***** Texto fuente

"La Ciudad
está sin gobierno… Tiene señalética pero no señales que digan que hay una razón
política que la conduce... Una ciudad sin un pensamiento urbano no es una ciudad... Digo que una ciudad es un equilibrio entre su orden demográfico, su
productividad de servicios y su democracia habitacional."
PÁGINA 12 – MARTES 16 DE JULIO DE 2013
Metrópolis
La vida se hizo penosa en la ciudad
de Buenos Aires. De agitada pasó a insultante. Una mirada de penuria puede
abarcarla según emprendamos ciertos recorridos tradicionales. Llegamos por
ómnibus a la terminal de Retiro. El itinerario inmediato ofrece a la vista una
suma de precariedades existenciales que no consiguen disimularse con los
grandes emprendimientos tecnológicos de los alrededores. Se ingresa a la Ciudad
por la mencionada vía de los ómnibus de media y larga distancia, y nos recibe
la Villa 31. Es una Ciudad completa, una metrópolis con callejuelas medievales
y fuerte especulación inmobiliaria capitalista. Una pobreza cuya savia vital es
el ingenio para la sobrevivencia. Pequeños cubos apilados de ladrillos que
parecen pegados con plastilina desafían la imaginación del viandante y su
propia noción de equilibrio físico, si no fuera porque se sabe que los
habitantes que construyen esos minibloques, apiladas cajitas de la existencia
menguada, son sus propios albañiles, bruñidos en el oficio latinoamericano de
construir periferias favelizadas. No es diferente en Río, Caracas o San Pablo.

**********

● **Preguntas por responder**:
**a.** Según el texto sobre Buenos Aires, ¿qué recibe a quien ingresa a la Ciudad por la vía de los ómnibus de media y larga distancia?
**b.** Prosigue el texto sobre Buenos Aires a partir de su última oración.
Los datos constituyen un material independiente del texto sobre Buenos Aires.

***** Datos proporcionados

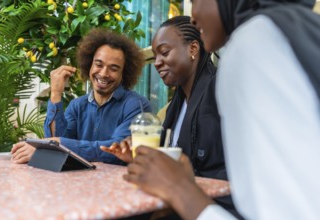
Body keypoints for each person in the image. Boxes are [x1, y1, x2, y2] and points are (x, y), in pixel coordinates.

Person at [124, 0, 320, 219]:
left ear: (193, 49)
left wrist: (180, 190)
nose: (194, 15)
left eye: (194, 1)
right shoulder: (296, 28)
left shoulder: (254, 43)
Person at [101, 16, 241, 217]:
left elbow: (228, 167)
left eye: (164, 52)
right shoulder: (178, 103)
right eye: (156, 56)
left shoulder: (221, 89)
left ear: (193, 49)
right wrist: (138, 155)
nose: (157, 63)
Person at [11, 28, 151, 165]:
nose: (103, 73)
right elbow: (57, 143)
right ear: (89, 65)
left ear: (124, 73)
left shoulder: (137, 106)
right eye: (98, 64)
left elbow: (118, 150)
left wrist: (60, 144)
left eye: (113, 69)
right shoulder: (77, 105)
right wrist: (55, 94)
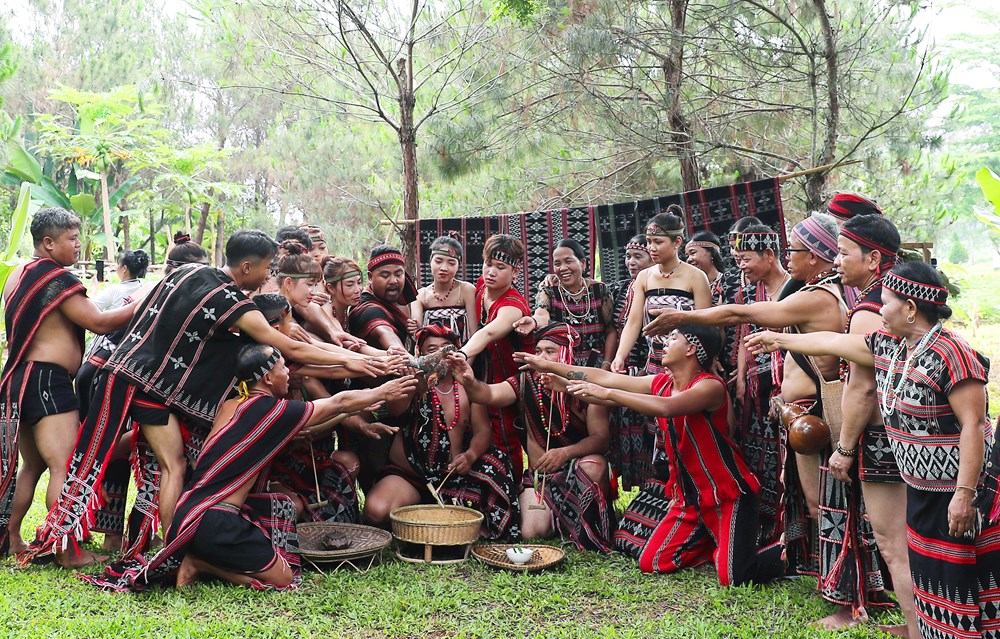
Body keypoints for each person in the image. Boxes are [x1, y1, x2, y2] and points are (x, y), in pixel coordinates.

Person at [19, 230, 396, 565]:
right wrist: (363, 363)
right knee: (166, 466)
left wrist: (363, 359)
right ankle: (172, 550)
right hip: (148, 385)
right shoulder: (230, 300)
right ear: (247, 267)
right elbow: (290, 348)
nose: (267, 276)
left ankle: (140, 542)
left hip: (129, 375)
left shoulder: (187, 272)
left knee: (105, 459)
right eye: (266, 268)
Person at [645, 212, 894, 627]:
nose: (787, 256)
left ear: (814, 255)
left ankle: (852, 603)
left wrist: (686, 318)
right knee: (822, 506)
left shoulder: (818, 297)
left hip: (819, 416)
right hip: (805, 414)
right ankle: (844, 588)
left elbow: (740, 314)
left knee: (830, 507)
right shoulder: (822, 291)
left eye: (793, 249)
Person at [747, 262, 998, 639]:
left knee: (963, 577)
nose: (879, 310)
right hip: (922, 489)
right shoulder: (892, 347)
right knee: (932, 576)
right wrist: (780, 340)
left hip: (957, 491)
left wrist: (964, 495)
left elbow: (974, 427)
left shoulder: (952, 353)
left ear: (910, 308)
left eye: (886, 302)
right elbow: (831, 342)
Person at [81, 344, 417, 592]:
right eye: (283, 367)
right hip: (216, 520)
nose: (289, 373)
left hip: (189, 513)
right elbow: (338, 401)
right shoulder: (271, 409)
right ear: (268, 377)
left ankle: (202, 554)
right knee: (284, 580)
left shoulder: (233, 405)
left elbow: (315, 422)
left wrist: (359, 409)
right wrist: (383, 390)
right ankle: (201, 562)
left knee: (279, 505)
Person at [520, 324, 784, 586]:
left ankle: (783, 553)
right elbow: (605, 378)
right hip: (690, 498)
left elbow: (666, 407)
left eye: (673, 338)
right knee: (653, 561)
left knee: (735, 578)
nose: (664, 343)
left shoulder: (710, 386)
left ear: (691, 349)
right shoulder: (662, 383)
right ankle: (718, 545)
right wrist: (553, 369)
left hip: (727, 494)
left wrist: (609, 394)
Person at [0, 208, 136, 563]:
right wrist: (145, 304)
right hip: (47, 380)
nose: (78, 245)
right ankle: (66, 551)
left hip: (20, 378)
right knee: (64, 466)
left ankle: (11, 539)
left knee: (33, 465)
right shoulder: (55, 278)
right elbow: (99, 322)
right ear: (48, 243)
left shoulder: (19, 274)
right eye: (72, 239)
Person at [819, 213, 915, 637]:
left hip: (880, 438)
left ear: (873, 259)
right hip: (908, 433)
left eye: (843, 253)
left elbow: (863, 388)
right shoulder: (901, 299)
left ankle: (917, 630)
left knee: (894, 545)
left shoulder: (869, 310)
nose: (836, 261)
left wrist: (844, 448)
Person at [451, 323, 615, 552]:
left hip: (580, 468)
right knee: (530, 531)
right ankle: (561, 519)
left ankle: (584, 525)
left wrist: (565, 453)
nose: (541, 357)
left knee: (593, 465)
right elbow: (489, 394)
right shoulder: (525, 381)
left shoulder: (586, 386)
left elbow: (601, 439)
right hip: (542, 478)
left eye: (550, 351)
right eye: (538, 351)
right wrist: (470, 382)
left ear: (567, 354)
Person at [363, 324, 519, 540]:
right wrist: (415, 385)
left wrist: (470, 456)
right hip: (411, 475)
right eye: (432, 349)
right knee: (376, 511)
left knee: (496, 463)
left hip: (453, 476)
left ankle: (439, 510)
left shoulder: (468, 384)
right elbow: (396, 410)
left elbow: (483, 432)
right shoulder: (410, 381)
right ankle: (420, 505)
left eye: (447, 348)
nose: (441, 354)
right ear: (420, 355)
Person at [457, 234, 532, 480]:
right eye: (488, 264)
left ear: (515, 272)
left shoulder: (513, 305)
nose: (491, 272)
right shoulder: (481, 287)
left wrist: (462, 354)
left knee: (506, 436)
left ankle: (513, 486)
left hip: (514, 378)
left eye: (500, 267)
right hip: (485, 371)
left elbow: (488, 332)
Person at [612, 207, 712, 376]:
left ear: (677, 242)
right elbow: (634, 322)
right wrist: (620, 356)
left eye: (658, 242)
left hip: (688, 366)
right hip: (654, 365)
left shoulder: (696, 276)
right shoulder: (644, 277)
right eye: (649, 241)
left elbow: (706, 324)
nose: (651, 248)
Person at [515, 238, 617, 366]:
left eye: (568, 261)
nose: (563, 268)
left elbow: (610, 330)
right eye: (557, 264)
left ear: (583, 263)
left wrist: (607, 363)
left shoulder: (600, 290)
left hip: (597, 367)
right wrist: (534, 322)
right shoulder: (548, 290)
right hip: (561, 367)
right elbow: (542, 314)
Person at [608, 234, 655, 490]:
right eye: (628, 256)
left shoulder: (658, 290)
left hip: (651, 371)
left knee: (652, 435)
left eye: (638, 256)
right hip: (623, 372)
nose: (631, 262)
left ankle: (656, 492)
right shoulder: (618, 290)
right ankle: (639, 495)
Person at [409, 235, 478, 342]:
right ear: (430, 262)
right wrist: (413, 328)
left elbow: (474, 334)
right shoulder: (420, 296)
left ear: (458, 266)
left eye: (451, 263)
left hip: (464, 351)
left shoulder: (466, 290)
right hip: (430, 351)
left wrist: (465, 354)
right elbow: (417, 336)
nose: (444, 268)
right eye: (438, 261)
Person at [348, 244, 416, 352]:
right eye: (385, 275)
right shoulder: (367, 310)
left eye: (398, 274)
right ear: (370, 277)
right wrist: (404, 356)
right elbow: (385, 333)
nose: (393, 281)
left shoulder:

**********

● **Respuestas esperadas**:
**a.** La Villa 31.

**b.**
Varían en esos asentamientos las tradiciones generacionales, los flujos de
llegada, el tipo de organización, el trabajo social de entidades públicas y la
existencia de cadenas de ilegalidad en el comercio de variedad de elixires y
pócimas asociadas tanto con el placer como con el peligro, con los paraísos
artificiales como con la violencia. La palabra eufemística “grupos organizados”
no permite, sin embargo, desconocer la forma clásica de injusticia que allí
habita: es la del trabajador vilipendiado, sometido al goteo de masacres
cotidianas alojadas en los poros de una sociedad entera, sobre la que se
recortan esos frágiles rascacielos de hojalata. Ha pasado más de medio siglo
desde que Bernardo Verbitsky escribió Villa Miseria también es América. La
expresión suena ahora ingenua, la pobreza clásica se hizo cartonera, se la
vistió de uniforme, salió de la ciudad oculta como la forma más descalificada
del acto laboral, al mismo tiempo que una resignación ya establecida la
convertía en un enclave visible pero en verdad nunca totalmente visto en su
desesperanza.
Las villas miserias
son metáforas vivas de la ciudad real, el otro polo de la Argirópolis de
Sarmiento, pero con su civilización en estado de lucha, fundada en la mera
mostración de cómo la erosiona la explotación vil y cómo succiona una
ilegalidad que sería seductora si no fuese indicio del modo en que también son
golpeadas las vidas, infamadas por la propia ciudad marginal, que construyen
sobre las huellas de la ciudad real. Una metrópolis de juguete cuyo reborde
trágico aún memora en último estertor de la vida del padre Mugica. Ellos son la
ciudad utópica, nuestra paraguayeidad y bolivianidad latinoamericanas dentro de
una “metrópolis” que dista cada vez más de la polis democrática que debe
recibir este nombre. El tango fue refutado: no reina del plata; la etimología
griega también: no ciudad madre de ciudades. Son contrapuntos que le son a
Puerto Madero como el capitalismo villero urbano le es al capitalismo urbano
suntuoso.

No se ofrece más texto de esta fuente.